PROBLEM:
Please quote exactly the lines below from the line containing "- **Výpočet kontrolného" to the line containing "- Vytvára kompletný", both lines included, and nothing else.

EXCERPTED DATA:
________________________

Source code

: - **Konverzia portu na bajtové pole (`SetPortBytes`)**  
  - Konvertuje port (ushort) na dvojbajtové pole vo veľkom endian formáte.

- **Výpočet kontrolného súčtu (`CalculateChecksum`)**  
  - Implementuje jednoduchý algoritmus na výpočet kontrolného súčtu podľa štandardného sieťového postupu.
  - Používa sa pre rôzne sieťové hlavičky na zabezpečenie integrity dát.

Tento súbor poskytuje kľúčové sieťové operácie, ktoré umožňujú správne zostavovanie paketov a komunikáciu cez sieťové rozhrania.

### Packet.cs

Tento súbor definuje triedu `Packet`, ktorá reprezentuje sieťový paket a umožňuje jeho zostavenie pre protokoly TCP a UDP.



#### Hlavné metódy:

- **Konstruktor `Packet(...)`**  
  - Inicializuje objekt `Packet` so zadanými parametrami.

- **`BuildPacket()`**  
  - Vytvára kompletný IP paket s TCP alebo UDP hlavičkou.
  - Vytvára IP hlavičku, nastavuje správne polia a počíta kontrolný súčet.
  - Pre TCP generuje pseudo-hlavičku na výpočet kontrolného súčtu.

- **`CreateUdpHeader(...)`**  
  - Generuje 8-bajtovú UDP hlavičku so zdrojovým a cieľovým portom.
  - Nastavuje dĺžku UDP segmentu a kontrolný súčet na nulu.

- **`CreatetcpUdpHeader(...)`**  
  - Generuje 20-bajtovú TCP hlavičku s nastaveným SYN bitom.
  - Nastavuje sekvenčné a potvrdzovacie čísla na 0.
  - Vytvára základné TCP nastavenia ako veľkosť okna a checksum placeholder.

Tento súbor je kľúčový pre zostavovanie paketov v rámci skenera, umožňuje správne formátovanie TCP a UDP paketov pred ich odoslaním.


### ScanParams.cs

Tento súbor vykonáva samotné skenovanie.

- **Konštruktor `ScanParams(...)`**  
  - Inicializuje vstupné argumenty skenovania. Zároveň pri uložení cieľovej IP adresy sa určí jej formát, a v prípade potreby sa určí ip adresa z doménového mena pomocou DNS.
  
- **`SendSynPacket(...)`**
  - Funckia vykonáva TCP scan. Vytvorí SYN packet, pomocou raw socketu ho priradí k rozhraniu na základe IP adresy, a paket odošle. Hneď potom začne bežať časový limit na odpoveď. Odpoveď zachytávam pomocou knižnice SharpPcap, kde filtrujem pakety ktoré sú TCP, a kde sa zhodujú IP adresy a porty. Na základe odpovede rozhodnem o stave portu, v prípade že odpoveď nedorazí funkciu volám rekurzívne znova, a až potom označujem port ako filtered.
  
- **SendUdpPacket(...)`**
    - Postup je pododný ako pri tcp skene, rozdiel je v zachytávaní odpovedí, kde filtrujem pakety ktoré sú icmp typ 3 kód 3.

________________________

ANSWER:
- **Výpočet kontrolného súčtu (`CalculateChecksum`)**  
  - Implementuje jednoduchý algoritmus na výpočet kontrolného súčtu podľa štandardného sieťového postupu.
  - Používa sa pre rôzne sieťové hlavičky na zabezpečenie integrity dát.

Tento súbor poskytuje kľúčové sieťové operácie, ktoré umožňujú správne zostavovanie paketov a komunikáciu cez sieťové rozhrania.

### Packet.cs

Tento súbor definuje triedu `Packet`, ktorá reprezentuje sieťový paket a umožňuje jeho zostavenie pre protokoly TCP a UDP.



#### Hlavné metódy:

- **Konstruktor `Packet(...)`**  
  - Inicializuje objekt `Packet` so zadanými parametrami.

- **`BuildPacket()`**  
  - Vytvára kompletný IP paket s TCP alebo UDP hlavičkou.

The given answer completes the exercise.